Exercise prompt —
List each line of the data that holds the string "round", please.

Source records —
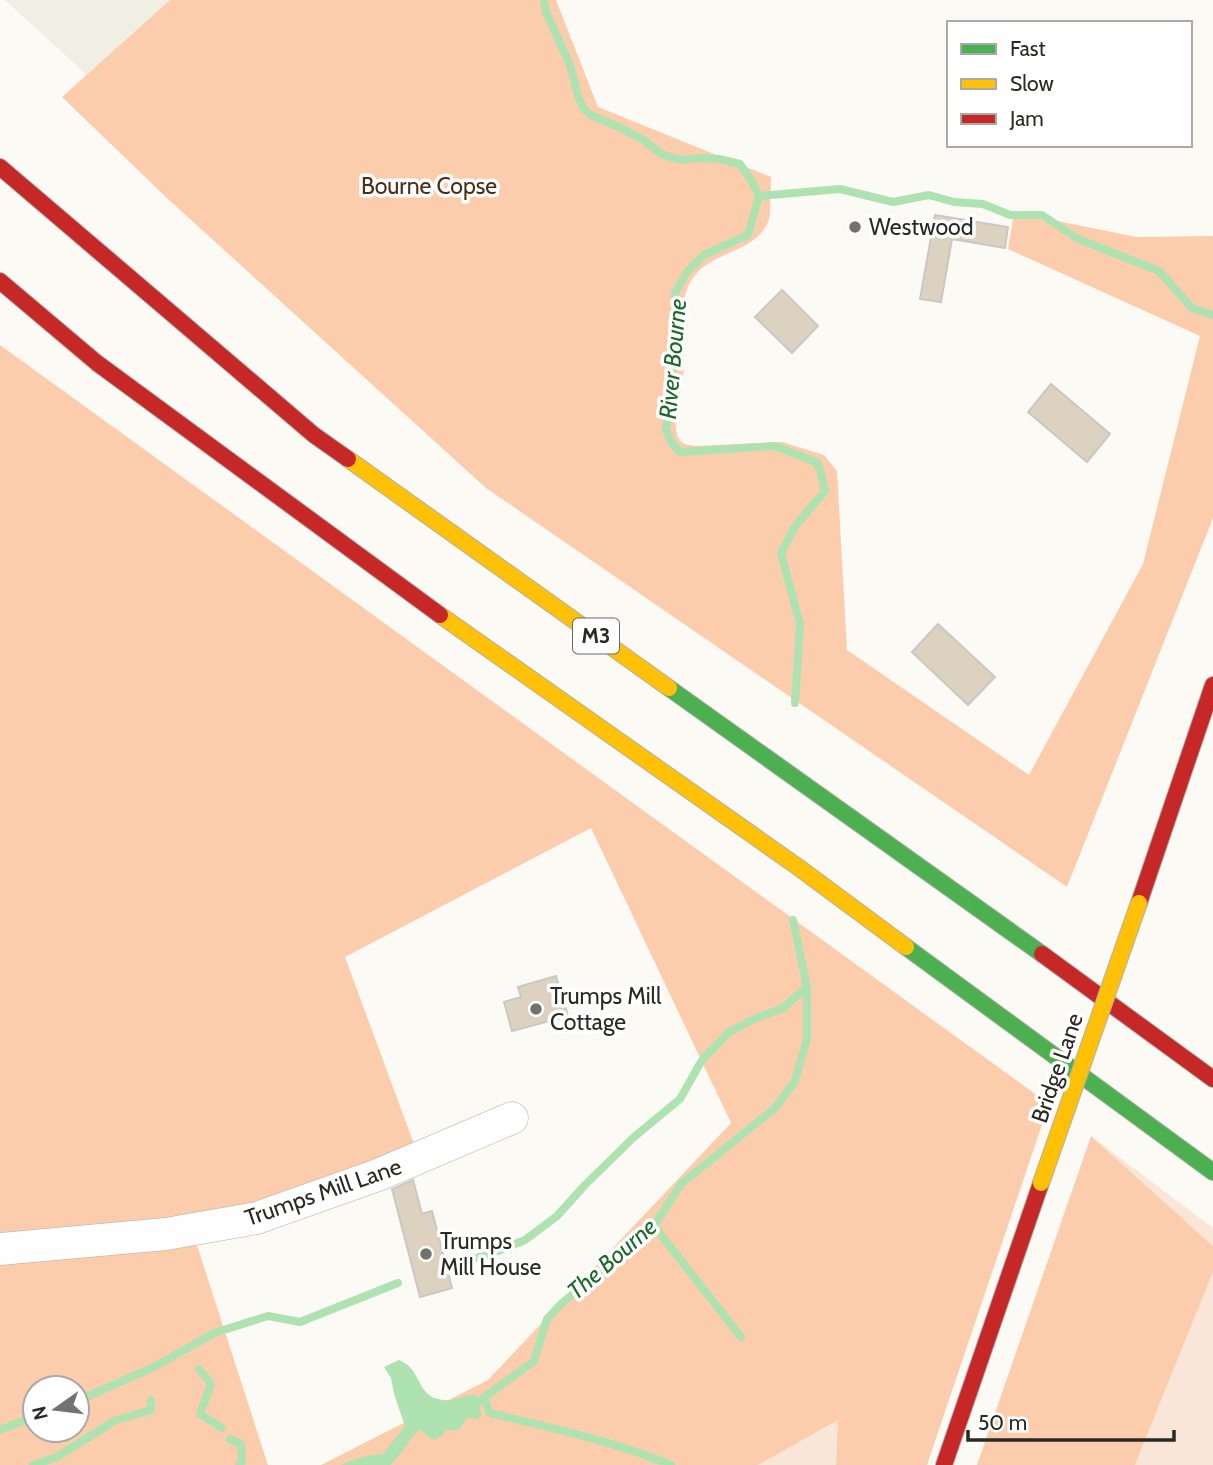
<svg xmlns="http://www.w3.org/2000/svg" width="1213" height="1465" viewBox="0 0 1213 1465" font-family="Cabin,sans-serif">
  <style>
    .built { fill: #f0efe4 }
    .green { fill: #f9e6d8 }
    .forest { fill: #fccdac; fill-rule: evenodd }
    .water { fill: #aee2b0 }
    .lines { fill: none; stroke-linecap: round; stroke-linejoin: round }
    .stream { stroke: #aee2b0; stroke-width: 8 }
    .building { fill: #ddd2bf; stroke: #c9c8c5; stroke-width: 2 }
    .street-casing { stroke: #afafab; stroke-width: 33 }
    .fast-casing { stroke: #afafab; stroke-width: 18 }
    .slow-casing { stroke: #afafab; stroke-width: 18 }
    .jam-casing { stroke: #afafab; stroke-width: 18 }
    .street { stroke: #fefefe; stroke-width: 32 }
    .fast { stroke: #4caf50; stroke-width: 16 }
    .slow { stroke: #ffc107; stroke-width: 16 }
    .jam { stroke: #c62828; stroke-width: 16 }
    .slow-bridge-casing { stroke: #afafab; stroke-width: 18; stroke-linecap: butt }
    .slow-bridge { stroke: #ffc107; stroke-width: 16 }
    .poi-dot { fill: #72726e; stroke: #fff; stroke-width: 2.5 }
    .labels { text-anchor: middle; stroke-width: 7; stroke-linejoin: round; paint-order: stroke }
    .shield { fill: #fff; stroke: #696967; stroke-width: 2 }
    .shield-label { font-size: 21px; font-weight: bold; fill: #292926 }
    .park-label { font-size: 23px; fill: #4e2d15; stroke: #fff }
    .poi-label { font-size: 23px; fill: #292926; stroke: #fff; text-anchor: start }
    .street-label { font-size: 23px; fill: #292926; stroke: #fff }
    .water-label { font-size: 24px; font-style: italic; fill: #1d692a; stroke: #fff }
  </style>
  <rect width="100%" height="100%" fill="#fbfaf5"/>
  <!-- built -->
  <polygon class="built" points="5,0 170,0 87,75"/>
  <!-- green -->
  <g class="green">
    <polygon points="1091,1136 1213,1228 1213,1246"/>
    <polygon points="1213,1272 1213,1465 1135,1465"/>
    <polygon points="839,1419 836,1465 758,1465"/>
  </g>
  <!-- forest -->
  <g class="forest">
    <path d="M170 0H556L598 107 771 177 770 215C763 251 716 250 696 274 672 302 687 344 683 378 680 396 672 420 678 437 681 445 689 445 696 446L782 442 824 455 837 471 847 650 1029 775 1143 564 1200 336 1008 249 1014 212 1136 237 1213 236V518L1067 887 486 488 168 199 62 97Z"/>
    <path d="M0 345 1049 1104 927 1465H836L838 1420 758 1465H321L488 1380 731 1123 591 828 345 957 414 1144 194 1236 268 1465H0ZM35 1388H77V1430H35Z"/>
    <polygon points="1091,1136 1213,1246 1213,1272 1135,1465 977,1465"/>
  </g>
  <!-- water -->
  <path class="water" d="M399 1360C400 1360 408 1365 409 1366 422 1380 420 1397 443 1400 455 1402 465 1393 476 1395L482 1415 478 1419 467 1418 459 1430H447L440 1437 434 1440 419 1430C408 1440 402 1455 390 1465H341C355 1458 368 1455 383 1454L405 1426 394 1394 391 1378 384 1367Z"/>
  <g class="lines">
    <!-- stream -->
    <g class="stream">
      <polyline points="544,0 546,12 570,65 579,99 584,109 591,115 623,129 645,141 663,155 681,160 699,158 719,159 740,164 751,180 759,196"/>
      <polyline points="759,196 748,235 704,255 687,272 675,293 677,334 666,429 671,442 680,452 775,446 818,463 825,491 796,525 781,553 800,624 795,703"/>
      <polyline points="759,196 840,189 893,202 929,195 954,202 983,204 1010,215 1042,215 1078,239 1159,271 1192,308 1213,315"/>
      <polyline points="654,1226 741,1337"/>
      <polyline points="457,1264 498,1251 525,1240 557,1216 585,1185 634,1137 680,1099 702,1060 729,1032 754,1019 783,1008 807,987"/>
      <polyline points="199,1369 211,1384 200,1414 222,1428"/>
      <path d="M484 1398 490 1413C550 1428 614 1441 671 1465"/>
      <polyline points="77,1401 154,1367 214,1333 268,1316 300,1322 398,1283"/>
      <polyline points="471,1407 534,1361 547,1319 562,1303 654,1226 681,1184 775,1108 795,1081 807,1039 807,987 793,920"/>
      <polyline points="0,1430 35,1416"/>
      <polyline points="230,1439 241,1444 242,1462 239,1465"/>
      <polyline points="33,1465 57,1457 116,1420 151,1410 151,1400"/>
    </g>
  </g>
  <!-- building -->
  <g class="building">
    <polygon points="935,215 1008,227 1005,248 952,239 941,302 920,299"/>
    <polygon points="782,290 818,326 792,353 755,317"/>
    <polygon points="1051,384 1110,434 1087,462 1028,412"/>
    <polygon points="938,624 995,677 968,705 912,652"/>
    <polygon points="556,976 568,1016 512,1031 504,1002 521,997 518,987"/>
    <polygon points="413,1180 422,1214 432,1211 452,1288 420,1297 392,1189"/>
  </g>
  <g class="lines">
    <!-- street casing -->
    <g class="street-casing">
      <polyline id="street" points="0,1249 166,1234 257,1218 378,1175 512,1118"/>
    </g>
    <!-- fast casing -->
    <g class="fast-casing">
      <g id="fast">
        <polyline points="669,688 1042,954"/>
        <polyline points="906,947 1213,1172"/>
      </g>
    </g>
    <!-- slow casing -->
    <g class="slow-casing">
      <g id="slow">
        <polyline points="348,459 669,688"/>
        <polyline points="440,615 798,867 906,947"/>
      </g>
    </g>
    <!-- jam casing -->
    <g class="jam-casing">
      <g id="jam">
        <polyline points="0,167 314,435 348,459"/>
        <polyline points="0,281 97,363 440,615"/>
        <polyline points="1139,903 1213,685"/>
        <polyline points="1042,954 1213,1079"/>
        <polyline points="944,1465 1041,1183"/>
      </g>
    </g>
    <!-- street -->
    <use href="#street" class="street"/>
    <!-- fast -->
    <use href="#fast" class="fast"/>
    <!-- slow -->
    <use href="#slow" class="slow"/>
    <!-- jam -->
    <use href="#jam" class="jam"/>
    <!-- slow-bridge casing -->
    <g class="slow-bridge-casing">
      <polyline id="slow-bridge" points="1041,1183 1139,903"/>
    </g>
    <!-- slow-bridge -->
    <use href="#slow-bridge" class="slow-bridge"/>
  </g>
  <!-- markers -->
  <g class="poi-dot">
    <circle cx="855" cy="227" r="7"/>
    <circle cx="536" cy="1009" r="7"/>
    <circle cx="426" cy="1254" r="7"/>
  </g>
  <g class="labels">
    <!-- shield labels -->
    <rect class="shield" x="573" y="618.5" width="46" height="35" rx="5"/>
    <g class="shield-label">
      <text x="596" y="643">M3</text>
    </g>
    <!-- park labels -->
    <g class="park-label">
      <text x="429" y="194">Bourne Copse</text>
    </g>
    <!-- poi labels -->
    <g class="poi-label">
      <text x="869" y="235">Westwood</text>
      <text x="550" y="1004">Trumps Mill<tspan x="550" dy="26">Cottage</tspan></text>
      <text x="440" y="1249">Trumps<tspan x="440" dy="26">Mill House</tspan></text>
    </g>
    <!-- street labels -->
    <g class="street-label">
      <text transform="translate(1057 1068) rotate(-71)" y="8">Bridge Lane</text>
      <text transform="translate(323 1192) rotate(-19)" y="8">Trumps Mill Lane</text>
    </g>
    <!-- water labels -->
    <g class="water-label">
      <text transform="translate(673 359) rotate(-85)" y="8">River Bourne</text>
      <text transform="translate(612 1259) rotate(-41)" y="8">The Bourne</text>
    </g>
  </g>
  <!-- legend -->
  <rect x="947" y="21" width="245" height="126" fill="#ffffff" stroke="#a9a9a8" stroke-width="2"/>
  <rect x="961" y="44" width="35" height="10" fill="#4caf50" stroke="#a9a9a8" stroke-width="2"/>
  <text x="1010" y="56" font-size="21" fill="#292926">Fast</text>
  <rect x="961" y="79" width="35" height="10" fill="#ffc107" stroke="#a9a9a8" stroke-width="2"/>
  <text x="1010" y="91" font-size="21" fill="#292926">Slow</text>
  <rect x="961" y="114" width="35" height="10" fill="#c62828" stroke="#a9a9a8" stroke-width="2"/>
  <text x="1010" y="126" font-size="21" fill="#292926">Jam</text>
  <!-- north arrow -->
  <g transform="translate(56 1409) rotate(256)"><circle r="33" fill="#ffffff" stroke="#a9a9a8" stroke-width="2"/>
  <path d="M0-5L12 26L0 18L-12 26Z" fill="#72726e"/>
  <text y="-10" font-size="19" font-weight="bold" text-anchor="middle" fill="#292926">N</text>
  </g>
  <!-- scale -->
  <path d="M968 1430v10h206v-10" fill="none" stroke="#292926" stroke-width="3.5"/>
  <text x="978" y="1430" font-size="21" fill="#292926" stroke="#ffffff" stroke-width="5" paint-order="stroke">50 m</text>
</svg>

Reply —
    .lines { fill: none; stroke-linecap: round; stroke-linejoin: round }
    .labels { text-anchor: middle; stroke-width: 7; stroke-linejoin: round; paint-order: stroke }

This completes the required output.